Bile acid sequestrants – Increase of feacal excretion of bile acids and LDL-R up regulation – Reduction of LDL up to 18-25%
Fish Oils – improve the lipid profile (fewer/larger LDL, more/larger HDL particles) – Reduction of TG up to 20% and decrease in ApoB
Lipoprotein apheresis – selective mechanical lipid removal – LDL Reduction up to 25%, Lp(a) reduction up to 50-70%
Table 2: Overview of some Studies with Guidelines on FH, without any data on the effect of recommended.
Conclusion
Although there are no long-term studies on the effect of dietary regiments in children with FH, it could be clearly shown several times, that diet can lower total chol and LDL-Chol in children with FH between approximately 10-15%.
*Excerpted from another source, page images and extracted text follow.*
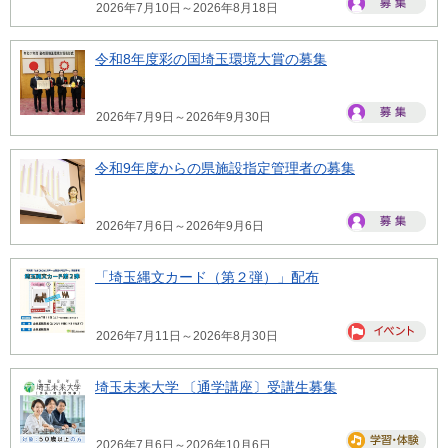
2026年7月10日～2026年8月18日
令和8年度彩の国埼玉環境大賞の募集
2026年7月9日～2026年9月30日
令和9年度からの県施設指定管理者の募集
2026年7月6日～2026年9月6日
「埼玉縄文カード（第２弾）」配布
2026年7月11日～2026年8月30日
埼玉未来大学 〔通学講座〕受講生募集
2026年7月6日～2026年10月6日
On the other hand, it has to be mentioned that diet studies for a longer period are very difficult to carry out because parents have to be very strict in regard to protocols and in regard to the adherence to a periodical diet for children. It should be taken in consideration, that also very few studies on the effect of drug-treatment for a longer period are available to far in children. However, the fact, that it has been shown in several studies, that dietary regiments are able to lower chol and LDL-chol should be taken in account especially that possibly the use of drugs could be postponed or the dosage could be reduced in order to reach the acceptable levels for total and LDL-chol. Finally, the adherence to a diet is one main part of a healthy lifestyle.